-- BEGIN PAGE TEXT --
The tribe, which lives on a tributary river to the Amazon, has been in contact with other Brazilians for 200 years and regularly sells nuts to, and shares their women with, Brazilian traders who stop by.
How exactly can you engage in commerce — even barter — without any kind of counting ability whatsoever? Also, why are the Pirahã willing to "share their women with Brazilian traders" but Everett can't talk to them?
posted by IshmaelGraves at 6:51 PM on August 21, 2004


A weak form of linguistic determinism seems to me to be inarguable, but people love to argue about it anyway.
posted by stavrosthewonderchicken at 6:56 PM on August 21, 2004


So how many people are in this tribe? Hrair?

/bigger geek
posted by yhbc at 7:24 PM on August 21, 2004


How exactly can you engage in commerce — even barter — without any kind of counting ability whatsoever?

There's some background in this paper [pdf]. Basically, it says that the Pirahã present their goods to the traders and then point to trade goods until the traders indicate that they've been "paid" in full.
-- END PAGE TEXT --
-- BEGIN ENTRIES SHOWN --
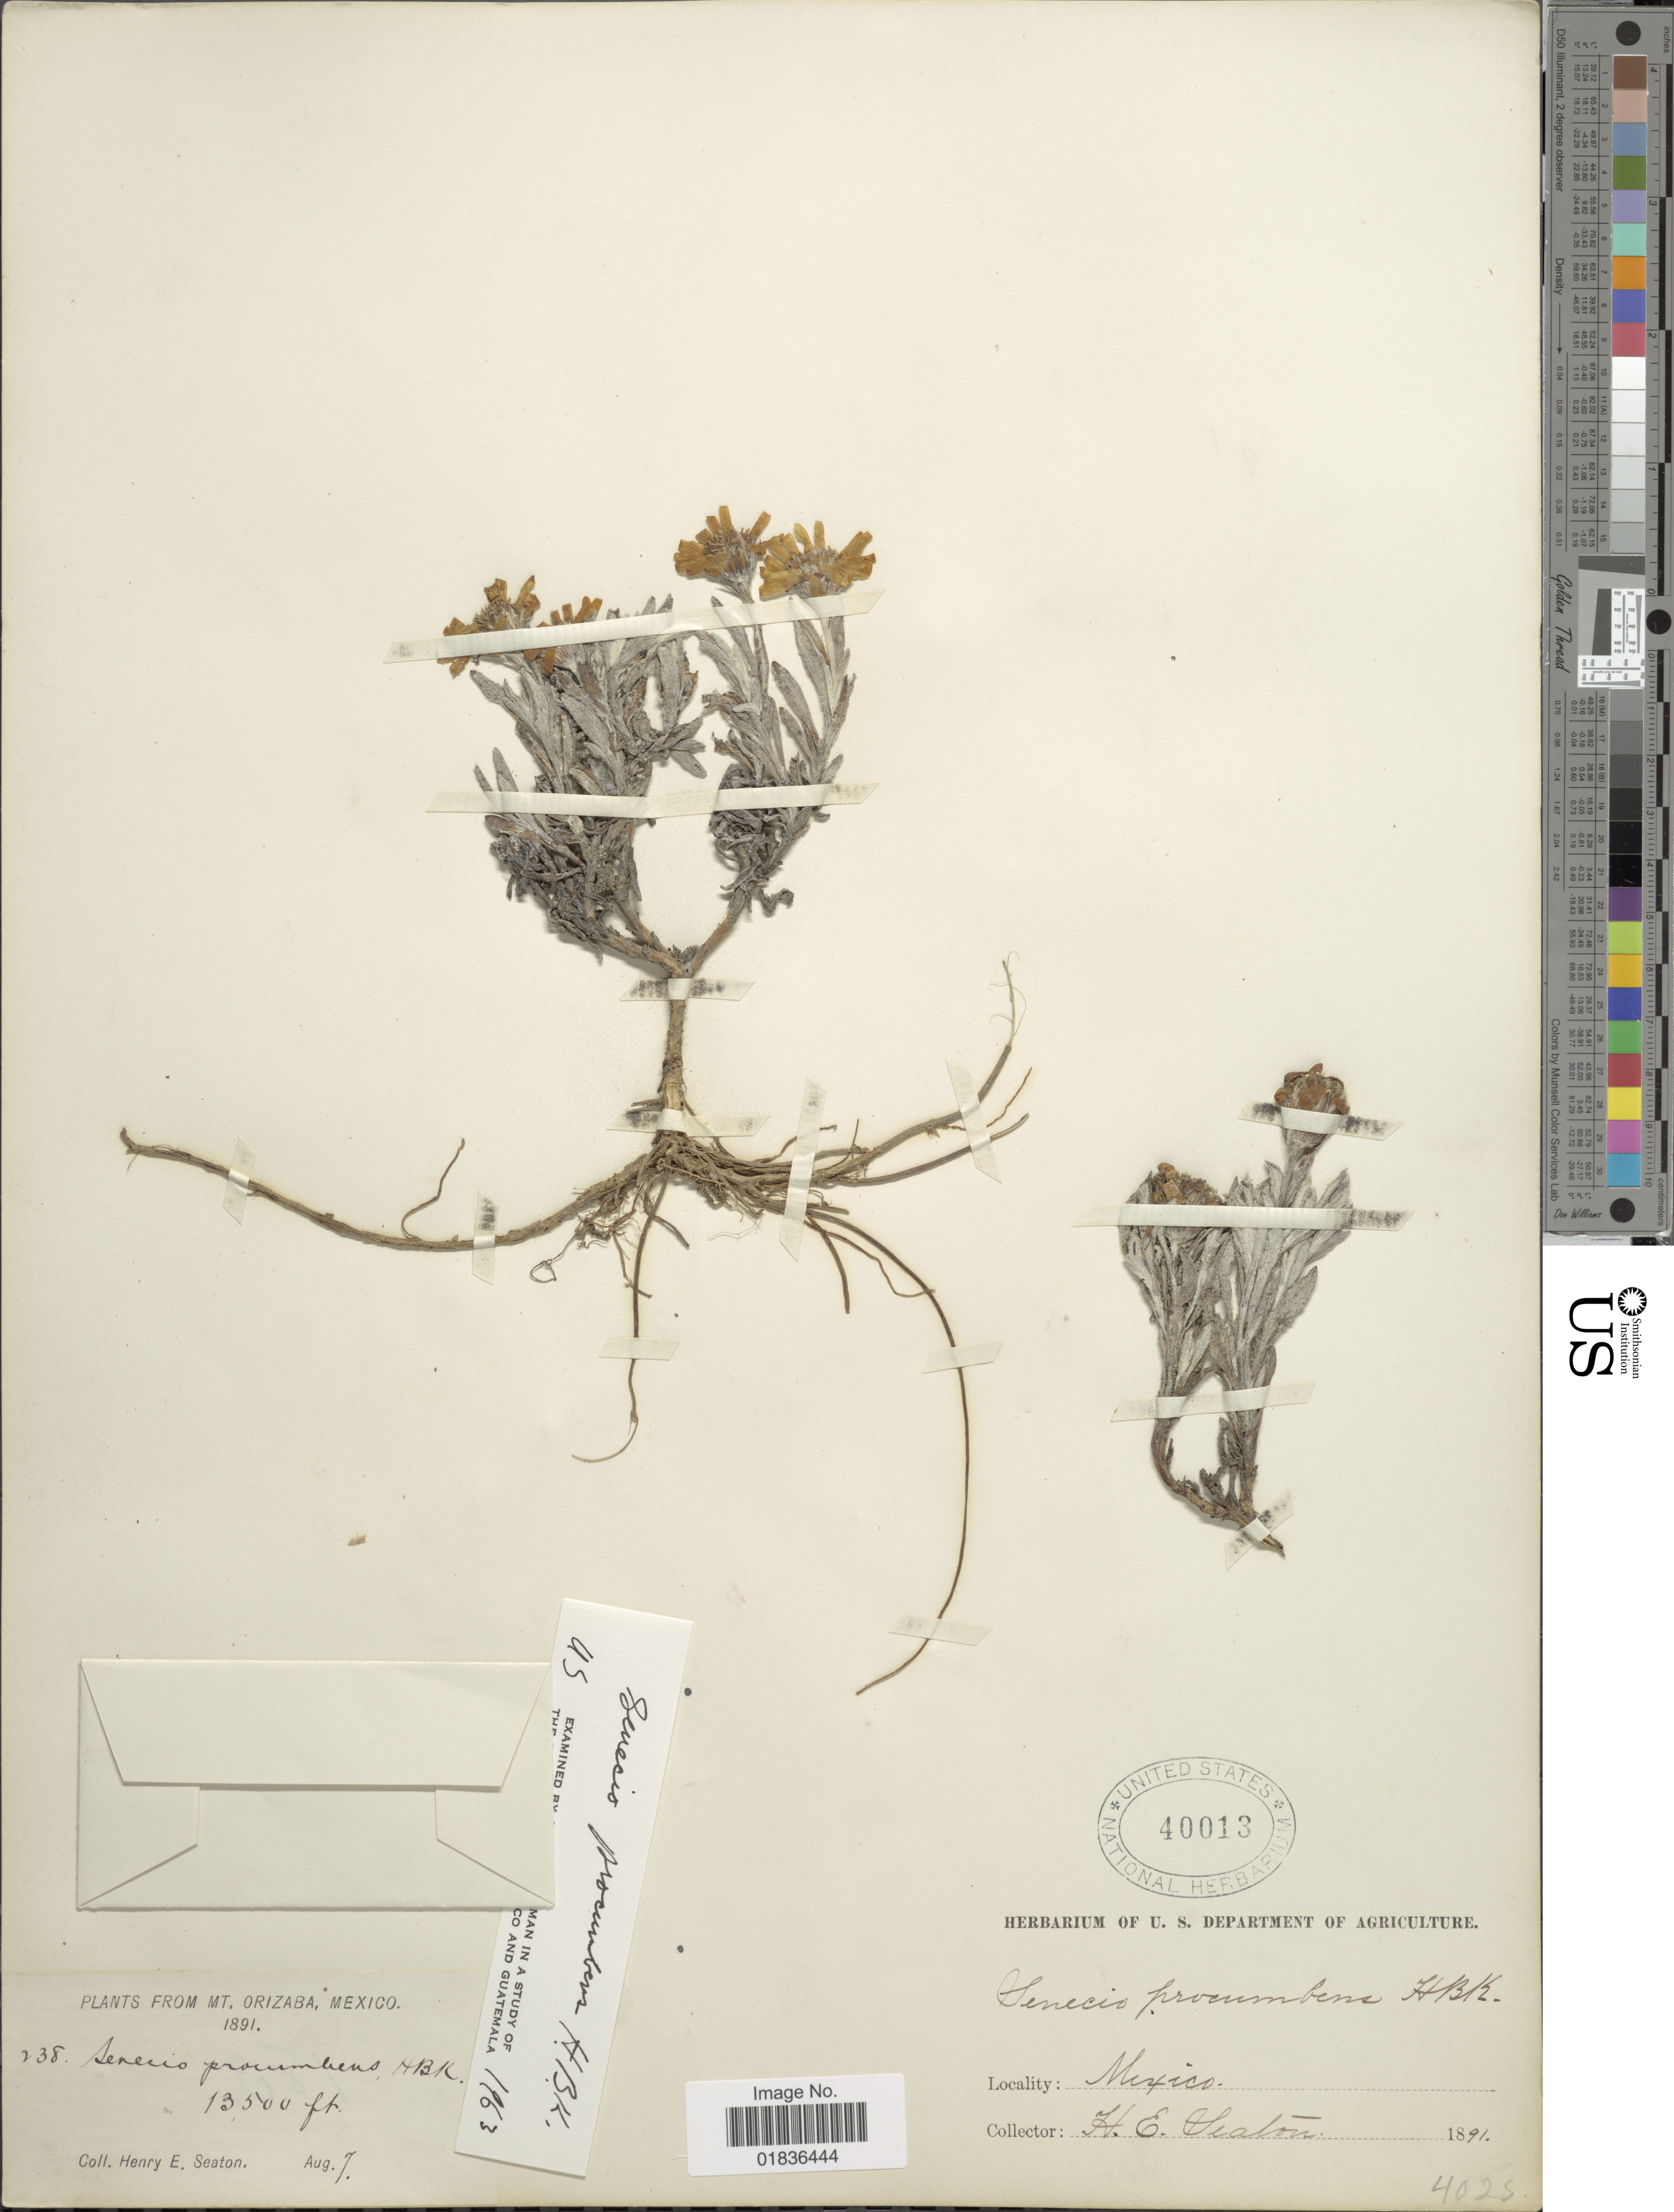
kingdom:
-- END ENTRIES SHOWN --
-- BEGIN ENTRIES SHOWN --
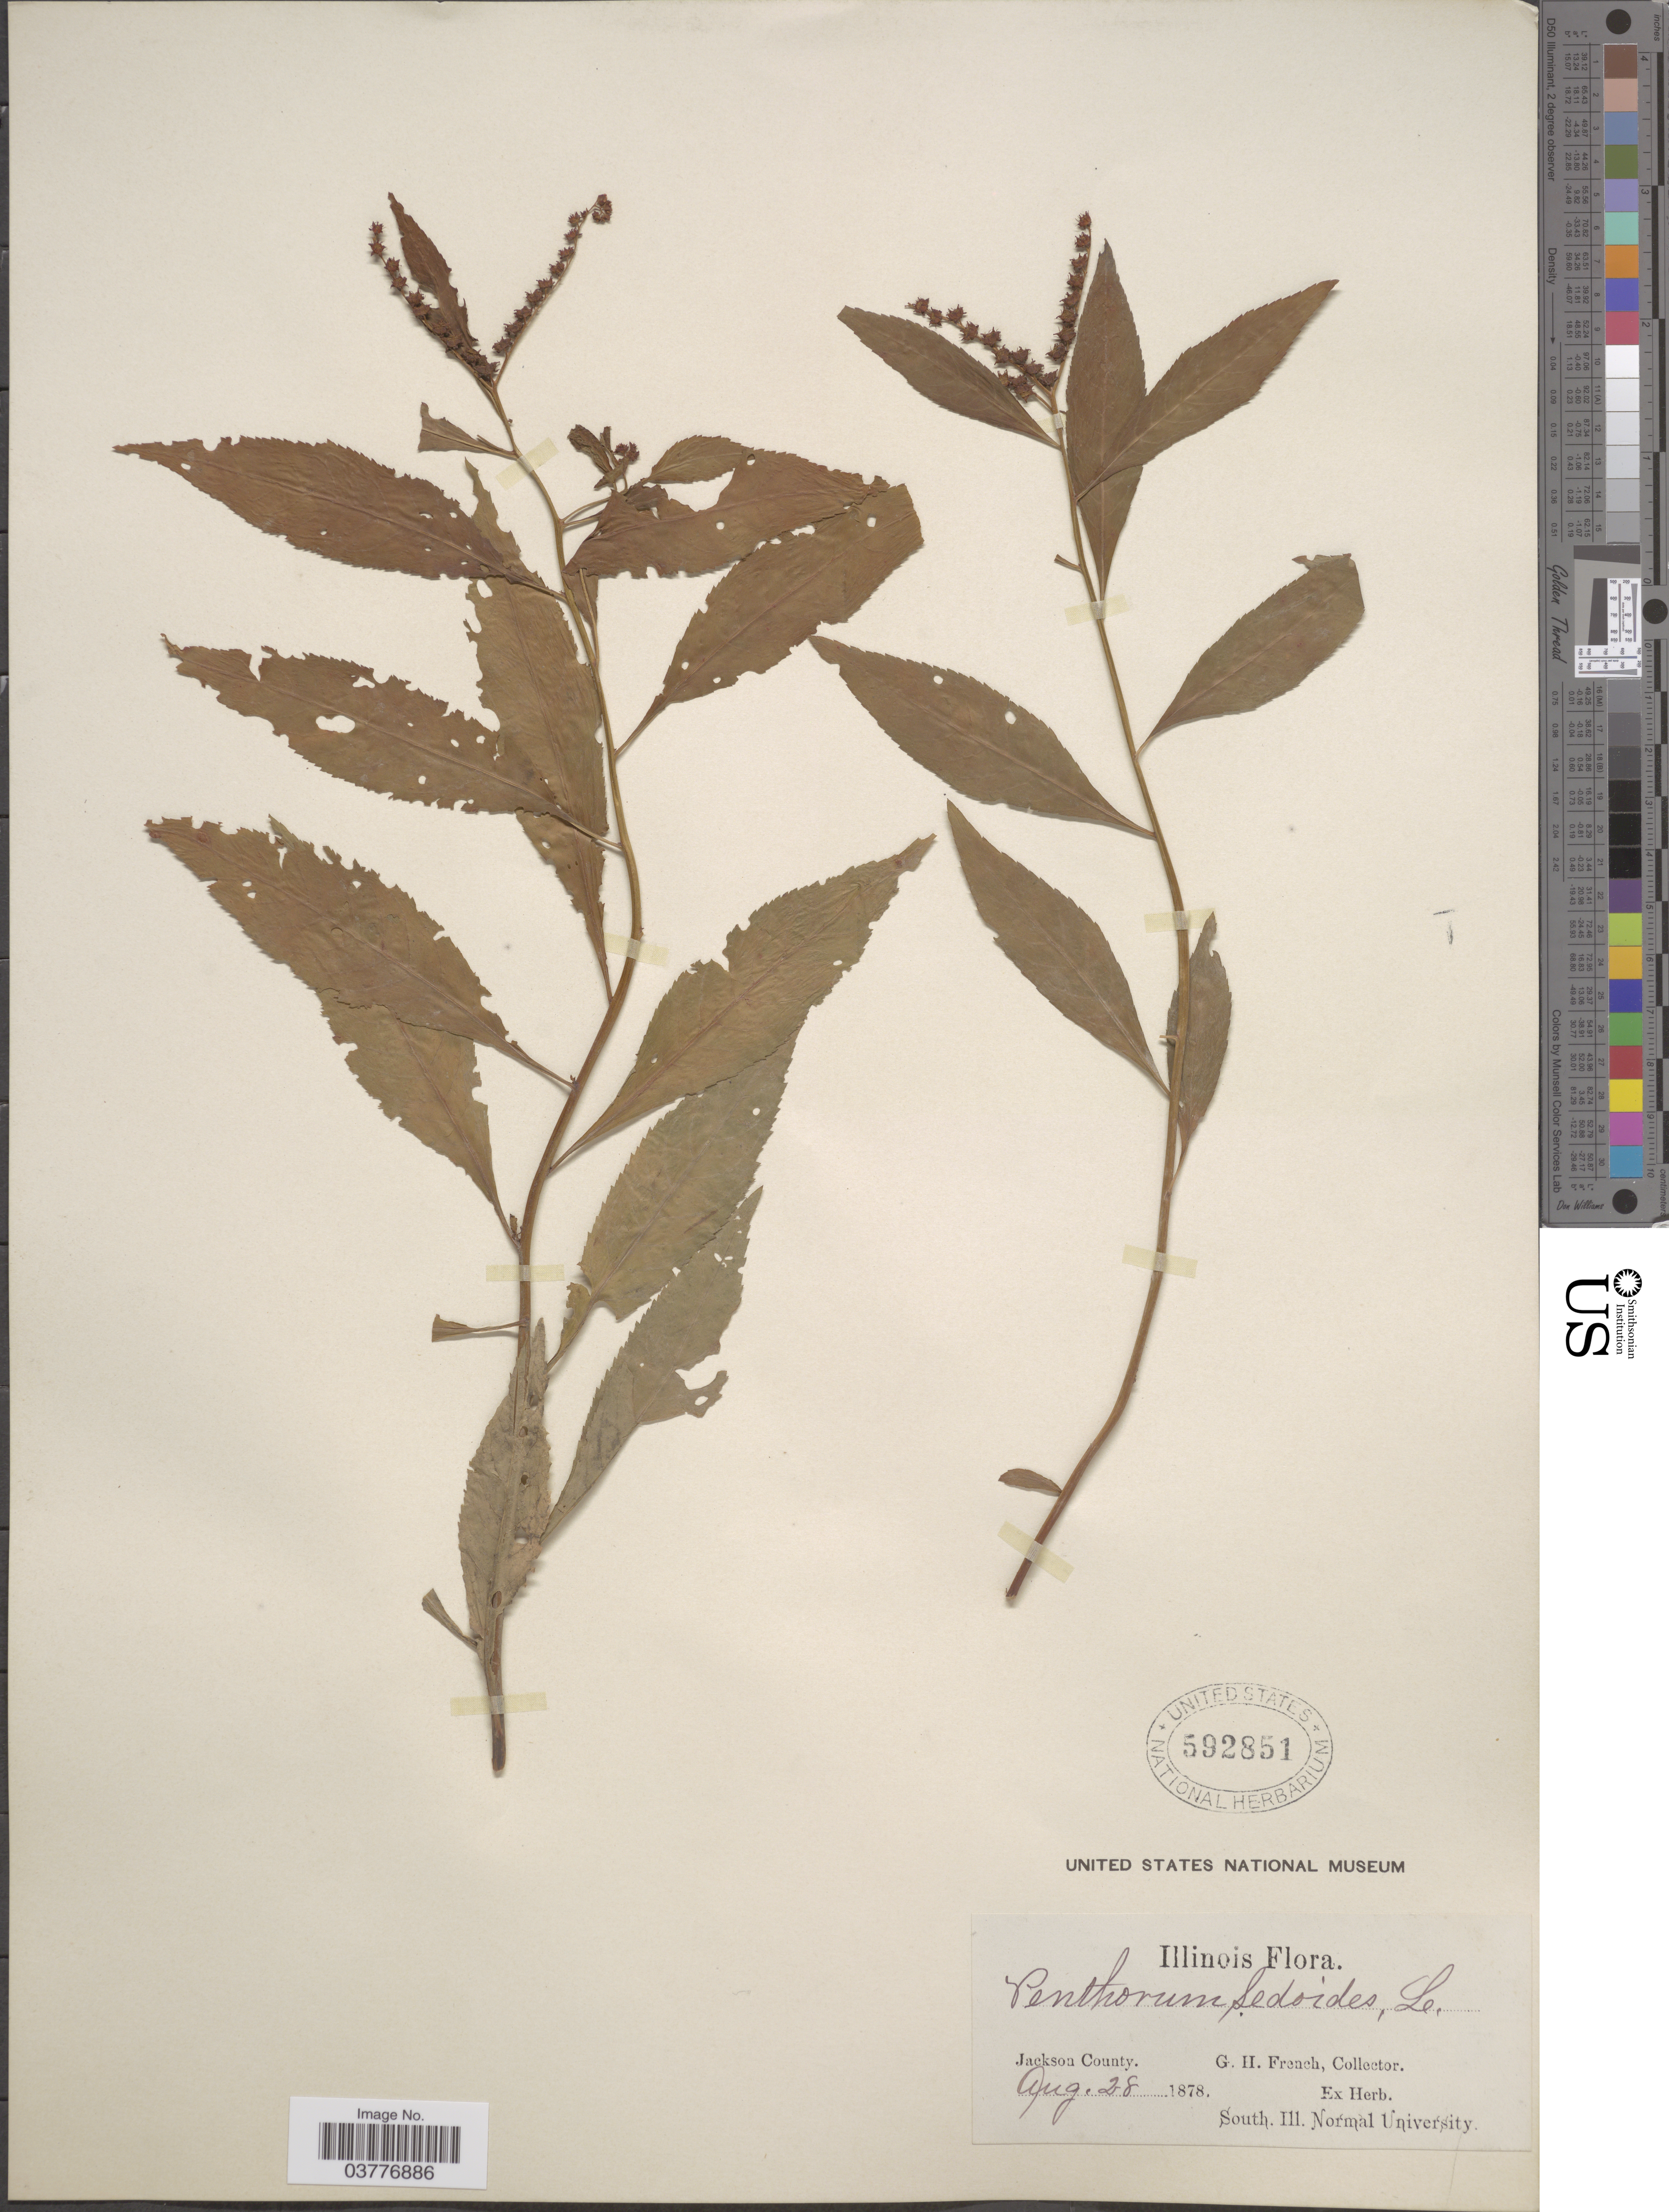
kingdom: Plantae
-- END ENTRIES SHOWN --
▶ GIVEN REQUEST
From the forum discussion about the Pirahã, return the text between "The tribe, which" and "this tribe? Hrair?", inclusive, reproducing it word for word.

▶ CORRECT ANSWER
The tribe, which lives on a tributary river to the Amazon, has been in contact with other Brazilians for 200 years and regularly sells nuts to, and shares their women with, Brazilian traders who stop by.
How exactly can you engage in commerce — even barter — without any kind of counting ability whatsoever? Also, why are the Pirahã willing to "share their women with Brazilian traders" but Everett can't talk to them?
posted by IshmaelGraves at 6:51 PM on August 21, 2004


A weak form of linguistic determinism seems to me to be inarguable, but people love to argue about it anyway.
posted by stavrosthewonderchicken at 6:56 PM on August 21, 2004


So how many people are in this tribe? Hrair?